Despite "anecdotal information and allegations," there is no evidence that a prescribed safe supply of opioids is being diverted and causing increased harm and death – specifically among youth, B.C.'s chief coroner said Monday.

"We are focused on saving lives. We are focused on reducing harms," Lisa Lapointe said during a news conference.

"We have seen far too many – far too many – lives lost, and far too many suffering in our communities. And we have been concerned about this increasingly polarized rhetoric that is not informed by evidence — that is not paying attention to evidence, as a matter of fact.”

Lisa Lapointe made that statement Monday alongside other officials who gathered to counter what they described as divisive politicking and harmful claims around the toxic drug crisis and the province's response.

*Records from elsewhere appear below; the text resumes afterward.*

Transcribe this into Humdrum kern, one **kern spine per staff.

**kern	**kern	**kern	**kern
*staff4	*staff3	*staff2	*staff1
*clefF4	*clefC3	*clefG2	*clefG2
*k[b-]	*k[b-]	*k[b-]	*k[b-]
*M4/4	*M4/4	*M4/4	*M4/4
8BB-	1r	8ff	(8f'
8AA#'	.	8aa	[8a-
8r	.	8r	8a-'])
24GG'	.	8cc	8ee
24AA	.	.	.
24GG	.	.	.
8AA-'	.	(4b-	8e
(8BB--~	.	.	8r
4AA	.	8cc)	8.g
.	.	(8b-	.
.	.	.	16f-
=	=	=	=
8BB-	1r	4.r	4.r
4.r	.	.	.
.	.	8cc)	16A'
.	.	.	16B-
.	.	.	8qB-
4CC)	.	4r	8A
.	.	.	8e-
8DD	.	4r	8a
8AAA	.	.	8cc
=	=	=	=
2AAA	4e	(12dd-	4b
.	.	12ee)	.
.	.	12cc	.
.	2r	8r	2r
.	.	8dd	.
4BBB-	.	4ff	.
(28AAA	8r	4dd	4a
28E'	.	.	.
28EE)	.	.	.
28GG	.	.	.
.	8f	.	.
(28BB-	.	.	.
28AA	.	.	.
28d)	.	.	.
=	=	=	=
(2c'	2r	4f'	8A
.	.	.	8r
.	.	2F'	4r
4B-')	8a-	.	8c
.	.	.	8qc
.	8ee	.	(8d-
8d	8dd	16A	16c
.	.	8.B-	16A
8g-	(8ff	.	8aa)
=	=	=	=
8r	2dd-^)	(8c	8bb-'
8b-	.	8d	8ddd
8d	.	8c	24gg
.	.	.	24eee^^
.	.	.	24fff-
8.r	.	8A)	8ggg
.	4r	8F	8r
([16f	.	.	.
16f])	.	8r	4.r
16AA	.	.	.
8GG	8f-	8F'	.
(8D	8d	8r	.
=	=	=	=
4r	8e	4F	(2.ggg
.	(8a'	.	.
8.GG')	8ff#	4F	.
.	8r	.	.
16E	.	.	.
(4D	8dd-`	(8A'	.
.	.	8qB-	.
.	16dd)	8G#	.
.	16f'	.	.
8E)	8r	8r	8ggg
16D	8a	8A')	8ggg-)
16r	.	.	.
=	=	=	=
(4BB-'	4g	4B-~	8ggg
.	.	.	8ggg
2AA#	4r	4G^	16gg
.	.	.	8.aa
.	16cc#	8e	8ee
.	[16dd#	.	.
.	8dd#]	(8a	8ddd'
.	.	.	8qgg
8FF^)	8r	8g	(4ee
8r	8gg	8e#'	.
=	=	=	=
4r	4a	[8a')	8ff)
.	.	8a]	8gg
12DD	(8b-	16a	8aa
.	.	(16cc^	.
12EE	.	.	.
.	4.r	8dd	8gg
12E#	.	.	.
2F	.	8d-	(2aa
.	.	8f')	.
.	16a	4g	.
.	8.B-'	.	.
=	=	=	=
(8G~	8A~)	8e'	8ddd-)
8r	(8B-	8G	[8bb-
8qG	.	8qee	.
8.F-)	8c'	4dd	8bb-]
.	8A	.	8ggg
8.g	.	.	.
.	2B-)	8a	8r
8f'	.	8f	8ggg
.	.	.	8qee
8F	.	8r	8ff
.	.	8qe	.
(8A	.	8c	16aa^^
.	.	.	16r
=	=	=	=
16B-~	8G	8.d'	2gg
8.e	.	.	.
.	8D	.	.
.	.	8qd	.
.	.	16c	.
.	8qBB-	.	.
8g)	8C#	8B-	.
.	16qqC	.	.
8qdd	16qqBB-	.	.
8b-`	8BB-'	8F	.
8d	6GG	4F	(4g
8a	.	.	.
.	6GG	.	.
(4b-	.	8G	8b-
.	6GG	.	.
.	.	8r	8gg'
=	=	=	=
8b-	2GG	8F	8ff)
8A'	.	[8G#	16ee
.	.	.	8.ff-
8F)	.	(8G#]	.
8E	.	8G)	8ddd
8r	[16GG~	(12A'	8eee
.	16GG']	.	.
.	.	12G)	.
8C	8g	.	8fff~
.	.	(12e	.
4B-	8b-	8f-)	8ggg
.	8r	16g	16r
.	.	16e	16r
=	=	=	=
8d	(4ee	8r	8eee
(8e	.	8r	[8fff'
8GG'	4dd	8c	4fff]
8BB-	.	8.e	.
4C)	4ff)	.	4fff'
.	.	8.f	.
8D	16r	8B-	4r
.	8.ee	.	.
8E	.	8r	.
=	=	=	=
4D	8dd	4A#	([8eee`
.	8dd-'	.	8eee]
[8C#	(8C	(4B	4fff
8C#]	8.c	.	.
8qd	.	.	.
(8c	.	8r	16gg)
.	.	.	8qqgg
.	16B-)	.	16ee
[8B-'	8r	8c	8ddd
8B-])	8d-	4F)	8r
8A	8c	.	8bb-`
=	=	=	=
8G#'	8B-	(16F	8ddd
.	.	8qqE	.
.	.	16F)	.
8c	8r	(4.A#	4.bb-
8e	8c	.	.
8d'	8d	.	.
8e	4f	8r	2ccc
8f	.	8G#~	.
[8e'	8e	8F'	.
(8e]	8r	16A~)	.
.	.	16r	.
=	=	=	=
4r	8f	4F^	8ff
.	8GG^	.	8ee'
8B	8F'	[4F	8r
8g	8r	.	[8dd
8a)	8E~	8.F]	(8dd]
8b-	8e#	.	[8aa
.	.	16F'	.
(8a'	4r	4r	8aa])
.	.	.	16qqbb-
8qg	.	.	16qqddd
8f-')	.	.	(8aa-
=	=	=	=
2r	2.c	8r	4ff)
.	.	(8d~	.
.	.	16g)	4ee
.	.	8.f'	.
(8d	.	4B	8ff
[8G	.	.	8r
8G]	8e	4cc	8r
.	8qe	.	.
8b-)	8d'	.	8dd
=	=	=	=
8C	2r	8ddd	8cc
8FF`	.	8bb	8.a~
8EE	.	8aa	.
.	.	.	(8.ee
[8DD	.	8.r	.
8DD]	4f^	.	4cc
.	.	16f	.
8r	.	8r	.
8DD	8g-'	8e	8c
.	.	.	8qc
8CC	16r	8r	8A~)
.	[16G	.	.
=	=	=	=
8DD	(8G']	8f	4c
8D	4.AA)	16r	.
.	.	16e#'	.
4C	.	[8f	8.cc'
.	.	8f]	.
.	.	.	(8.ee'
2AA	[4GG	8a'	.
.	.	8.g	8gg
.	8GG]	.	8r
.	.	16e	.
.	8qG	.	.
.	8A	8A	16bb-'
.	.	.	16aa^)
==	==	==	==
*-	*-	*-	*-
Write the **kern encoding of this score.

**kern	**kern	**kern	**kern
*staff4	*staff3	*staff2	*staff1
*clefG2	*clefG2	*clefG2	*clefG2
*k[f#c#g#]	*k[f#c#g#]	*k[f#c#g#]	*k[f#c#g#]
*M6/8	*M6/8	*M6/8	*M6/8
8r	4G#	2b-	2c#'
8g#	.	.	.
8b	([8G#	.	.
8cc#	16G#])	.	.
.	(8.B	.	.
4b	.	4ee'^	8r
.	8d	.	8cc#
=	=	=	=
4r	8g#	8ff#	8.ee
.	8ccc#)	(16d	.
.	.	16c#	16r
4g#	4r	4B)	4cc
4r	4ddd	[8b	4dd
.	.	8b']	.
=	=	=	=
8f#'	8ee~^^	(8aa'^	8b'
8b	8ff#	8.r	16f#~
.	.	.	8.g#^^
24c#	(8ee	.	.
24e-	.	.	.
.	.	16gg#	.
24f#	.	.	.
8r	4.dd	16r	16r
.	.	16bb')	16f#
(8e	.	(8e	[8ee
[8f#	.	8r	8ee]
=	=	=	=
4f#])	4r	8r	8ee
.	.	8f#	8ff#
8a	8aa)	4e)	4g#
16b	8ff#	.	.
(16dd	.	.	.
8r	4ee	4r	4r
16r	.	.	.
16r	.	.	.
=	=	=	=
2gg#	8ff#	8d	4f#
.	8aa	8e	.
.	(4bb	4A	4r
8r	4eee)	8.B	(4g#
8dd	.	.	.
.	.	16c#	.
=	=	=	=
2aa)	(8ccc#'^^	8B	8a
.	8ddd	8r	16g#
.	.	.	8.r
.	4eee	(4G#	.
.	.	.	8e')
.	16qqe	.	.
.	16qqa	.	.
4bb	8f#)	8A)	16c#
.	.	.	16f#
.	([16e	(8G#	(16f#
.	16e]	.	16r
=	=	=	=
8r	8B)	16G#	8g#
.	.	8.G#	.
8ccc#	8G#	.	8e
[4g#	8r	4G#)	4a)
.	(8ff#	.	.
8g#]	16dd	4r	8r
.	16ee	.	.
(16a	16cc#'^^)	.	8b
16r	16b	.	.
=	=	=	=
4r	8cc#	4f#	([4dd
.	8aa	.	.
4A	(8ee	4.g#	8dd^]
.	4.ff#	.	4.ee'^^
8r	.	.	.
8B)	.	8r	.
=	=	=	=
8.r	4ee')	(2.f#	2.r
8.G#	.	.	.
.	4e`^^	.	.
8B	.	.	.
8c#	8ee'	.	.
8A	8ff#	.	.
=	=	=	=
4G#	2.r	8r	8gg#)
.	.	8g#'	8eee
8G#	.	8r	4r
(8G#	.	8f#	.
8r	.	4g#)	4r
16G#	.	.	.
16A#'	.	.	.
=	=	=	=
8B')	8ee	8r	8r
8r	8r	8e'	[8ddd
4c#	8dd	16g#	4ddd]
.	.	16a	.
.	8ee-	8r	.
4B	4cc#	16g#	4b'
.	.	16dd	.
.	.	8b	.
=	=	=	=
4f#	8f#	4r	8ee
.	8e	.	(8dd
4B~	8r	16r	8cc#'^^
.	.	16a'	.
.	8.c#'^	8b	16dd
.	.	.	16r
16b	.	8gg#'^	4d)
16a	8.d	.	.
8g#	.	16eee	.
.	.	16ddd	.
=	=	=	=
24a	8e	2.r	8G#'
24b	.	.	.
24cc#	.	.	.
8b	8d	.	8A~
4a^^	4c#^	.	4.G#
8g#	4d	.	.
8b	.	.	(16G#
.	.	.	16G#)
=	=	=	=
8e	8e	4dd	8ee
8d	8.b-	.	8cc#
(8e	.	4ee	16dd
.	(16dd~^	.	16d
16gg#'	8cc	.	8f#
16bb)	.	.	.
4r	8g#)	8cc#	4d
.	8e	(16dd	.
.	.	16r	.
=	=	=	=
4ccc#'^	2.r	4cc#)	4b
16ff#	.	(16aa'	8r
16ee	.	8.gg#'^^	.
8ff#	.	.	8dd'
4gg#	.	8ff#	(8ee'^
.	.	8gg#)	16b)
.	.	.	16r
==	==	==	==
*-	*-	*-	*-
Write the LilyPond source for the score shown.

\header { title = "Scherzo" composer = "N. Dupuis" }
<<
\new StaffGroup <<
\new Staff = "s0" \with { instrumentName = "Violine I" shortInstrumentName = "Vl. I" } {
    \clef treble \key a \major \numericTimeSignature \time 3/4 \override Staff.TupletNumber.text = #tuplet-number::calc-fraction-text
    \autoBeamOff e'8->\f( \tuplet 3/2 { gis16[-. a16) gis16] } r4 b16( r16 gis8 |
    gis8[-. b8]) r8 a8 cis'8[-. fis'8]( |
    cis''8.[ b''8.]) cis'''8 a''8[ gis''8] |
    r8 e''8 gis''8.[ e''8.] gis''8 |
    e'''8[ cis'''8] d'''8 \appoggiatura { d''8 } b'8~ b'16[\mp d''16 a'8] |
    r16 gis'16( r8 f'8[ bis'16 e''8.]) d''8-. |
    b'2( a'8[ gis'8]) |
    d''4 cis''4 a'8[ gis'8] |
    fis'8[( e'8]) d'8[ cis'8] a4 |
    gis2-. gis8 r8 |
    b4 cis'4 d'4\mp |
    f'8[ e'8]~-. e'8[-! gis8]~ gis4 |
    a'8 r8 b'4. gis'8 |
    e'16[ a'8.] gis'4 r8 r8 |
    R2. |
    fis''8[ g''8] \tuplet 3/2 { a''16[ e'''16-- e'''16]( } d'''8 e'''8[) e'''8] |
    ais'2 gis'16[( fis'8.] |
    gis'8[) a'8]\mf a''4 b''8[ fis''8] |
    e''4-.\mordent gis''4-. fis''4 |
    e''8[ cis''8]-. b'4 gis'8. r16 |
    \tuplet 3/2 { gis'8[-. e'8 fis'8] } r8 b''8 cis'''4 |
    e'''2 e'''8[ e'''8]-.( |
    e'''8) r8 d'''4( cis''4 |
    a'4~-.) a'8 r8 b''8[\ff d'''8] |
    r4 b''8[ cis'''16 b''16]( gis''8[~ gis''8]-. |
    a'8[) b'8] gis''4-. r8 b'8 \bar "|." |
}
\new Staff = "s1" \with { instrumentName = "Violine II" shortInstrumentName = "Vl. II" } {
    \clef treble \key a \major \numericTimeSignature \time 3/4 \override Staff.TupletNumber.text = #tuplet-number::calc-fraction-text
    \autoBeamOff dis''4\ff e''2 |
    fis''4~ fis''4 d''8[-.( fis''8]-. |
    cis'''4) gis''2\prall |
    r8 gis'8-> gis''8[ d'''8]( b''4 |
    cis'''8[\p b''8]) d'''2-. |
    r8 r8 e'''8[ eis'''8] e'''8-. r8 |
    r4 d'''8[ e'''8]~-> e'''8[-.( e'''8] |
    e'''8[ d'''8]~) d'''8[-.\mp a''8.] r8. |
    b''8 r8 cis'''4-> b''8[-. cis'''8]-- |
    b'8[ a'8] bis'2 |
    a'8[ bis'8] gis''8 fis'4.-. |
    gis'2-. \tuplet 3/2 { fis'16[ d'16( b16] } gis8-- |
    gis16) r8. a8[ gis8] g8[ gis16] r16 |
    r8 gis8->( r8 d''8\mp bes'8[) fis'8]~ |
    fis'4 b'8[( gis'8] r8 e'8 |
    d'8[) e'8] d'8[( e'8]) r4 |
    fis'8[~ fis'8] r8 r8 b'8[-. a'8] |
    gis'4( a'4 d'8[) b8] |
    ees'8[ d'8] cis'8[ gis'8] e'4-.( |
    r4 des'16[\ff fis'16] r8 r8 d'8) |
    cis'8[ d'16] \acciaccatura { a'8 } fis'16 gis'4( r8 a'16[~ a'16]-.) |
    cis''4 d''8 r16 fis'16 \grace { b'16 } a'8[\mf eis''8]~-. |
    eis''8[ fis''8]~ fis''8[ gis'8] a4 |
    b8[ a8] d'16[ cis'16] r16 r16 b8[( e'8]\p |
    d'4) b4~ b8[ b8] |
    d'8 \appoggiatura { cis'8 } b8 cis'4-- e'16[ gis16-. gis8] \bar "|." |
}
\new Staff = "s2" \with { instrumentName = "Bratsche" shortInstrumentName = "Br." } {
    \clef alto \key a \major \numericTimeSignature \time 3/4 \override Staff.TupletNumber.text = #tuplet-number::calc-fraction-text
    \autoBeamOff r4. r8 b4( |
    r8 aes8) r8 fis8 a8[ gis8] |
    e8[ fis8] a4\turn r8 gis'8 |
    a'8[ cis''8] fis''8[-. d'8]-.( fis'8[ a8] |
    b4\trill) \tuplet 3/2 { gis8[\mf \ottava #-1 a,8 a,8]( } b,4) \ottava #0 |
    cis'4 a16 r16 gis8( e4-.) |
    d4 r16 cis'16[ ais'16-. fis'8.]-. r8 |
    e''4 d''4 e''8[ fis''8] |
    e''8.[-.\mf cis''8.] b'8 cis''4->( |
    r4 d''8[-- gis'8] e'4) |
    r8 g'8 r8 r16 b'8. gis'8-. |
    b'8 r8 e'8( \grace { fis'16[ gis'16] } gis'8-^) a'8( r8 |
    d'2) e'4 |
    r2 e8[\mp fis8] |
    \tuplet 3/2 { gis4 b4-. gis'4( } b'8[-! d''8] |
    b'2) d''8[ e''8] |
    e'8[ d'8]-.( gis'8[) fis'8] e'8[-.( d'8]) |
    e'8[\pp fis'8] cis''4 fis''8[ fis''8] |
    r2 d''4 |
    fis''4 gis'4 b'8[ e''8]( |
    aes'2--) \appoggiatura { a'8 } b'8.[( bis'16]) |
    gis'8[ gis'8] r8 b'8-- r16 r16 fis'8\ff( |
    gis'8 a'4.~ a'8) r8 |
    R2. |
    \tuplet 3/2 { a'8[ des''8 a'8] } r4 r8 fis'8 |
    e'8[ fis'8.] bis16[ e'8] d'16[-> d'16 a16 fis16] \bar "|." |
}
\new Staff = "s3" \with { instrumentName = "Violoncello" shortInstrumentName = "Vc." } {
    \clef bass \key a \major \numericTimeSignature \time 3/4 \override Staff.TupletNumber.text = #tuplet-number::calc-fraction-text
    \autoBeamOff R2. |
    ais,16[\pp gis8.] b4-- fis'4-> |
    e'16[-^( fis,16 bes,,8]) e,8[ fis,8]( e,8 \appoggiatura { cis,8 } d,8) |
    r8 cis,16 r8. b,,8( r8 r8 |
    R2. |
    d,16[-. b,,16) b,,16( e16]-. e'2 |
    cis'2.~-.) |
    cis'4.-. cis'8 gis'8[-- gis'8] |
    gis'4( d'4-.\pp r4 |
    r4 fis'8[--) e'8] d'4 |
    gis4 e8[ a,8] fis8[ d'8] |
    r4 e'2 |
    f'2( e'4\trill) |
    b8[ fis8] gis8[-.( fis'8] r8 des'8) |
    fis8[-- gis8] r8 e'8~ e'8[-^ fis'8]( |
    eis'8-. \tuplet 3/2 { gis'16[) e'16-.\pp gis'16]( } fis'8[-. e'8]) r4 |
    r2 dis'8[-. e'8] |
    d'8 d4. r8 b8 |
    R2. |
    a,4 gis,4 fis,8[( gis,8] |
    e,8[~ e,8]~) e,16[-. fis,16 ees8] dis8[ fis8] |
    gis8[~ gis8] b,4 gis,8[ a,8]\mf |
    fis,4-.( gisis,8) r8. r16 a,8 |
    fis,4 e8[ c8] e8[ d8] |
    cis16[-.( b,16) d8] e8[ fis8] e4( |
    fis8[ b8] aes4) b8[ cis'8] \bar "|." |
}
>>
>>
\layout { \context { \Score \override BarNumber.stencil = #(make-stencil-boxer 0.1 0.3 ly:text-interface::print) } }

No specific politician or incident was highlighted, and when asked if they were responding to the federal Conservative leader's comments or his recent motion to end funding for safe supply programs, none pointed the finger at Pierre Poilievre.

"We are standing together saying fear-based, polarizing rhetoric that is not evidence-informed is causing harm," Jennifer Charlesworth, the representative for children and youth said in response to a reporter asking why the news conference was being held given that no announcements were made and no new information was released. 

The provincial health officer, the head of the First Nations Health Authority and the representative for children and youth joined Lapointe for a news conference at which no new information was released and no announcement was made.

"We are standing together saying fear-based, polarizing rhetoric that is not evidence-informed is causing harm," Jennifer Charlesworth, the representative for children and youth said in response to a reporter asking why the news conference was being held.

Among the issues raised was the notion that hydromorphone being prescribed through the province's limited safe supply programs is "flooding the streets" and causing an increase in harm and death, particularly among youth. The evidence, all of the officials said, does not indicate that is happening.

"We aren't seeing any indication in our data in the stories we track that youth are using from diverted safe supply. The injuries and deaths reported to our office are coming as a result of youth accessing the illicit supply, and these youth are typically using a range of substances," Charlesworth said.

"Young people are struggling and the illicit supply is so poisoned that the risks of youth use, whether through experimentation, occasional or regular use, are extraordinarily high."

In addition, Charlesworth said deaths can only be prevented if policies and programs are developed that respond to what is actually happening.

"When public policy is being driven by fear, by polarized opinion, by anecdotes – it actually causes harm," she said.

Lapointe said fentanyl remains the leading cause of poisoning – present in 86 per cent of deaths -- but also that most post-mortem toxicology reports show the presence of multiple substances.

Further, she said hydromorphone, in isolation, is not present in any significant numbers for any age group.

Young people are dying from toxic drugs. Thirty-four British Columbians under 19 died in 2022 and 327 people between 19 and 29 lost their lives. As is the case for every single age group, those are the highest numbers of fatalities recorded since 2012.

"Given that lives are at stake, this is not a time for division, but for people from all walks of life and political persuasions to come together with a common purpose to find creative solutions to a problem that affects us all in some way – and especially those who use drugs, their friends, their families and their co-workers,” said Dr. Kelsey Louie, deputy chief medical officer of the First Nations Health Authority.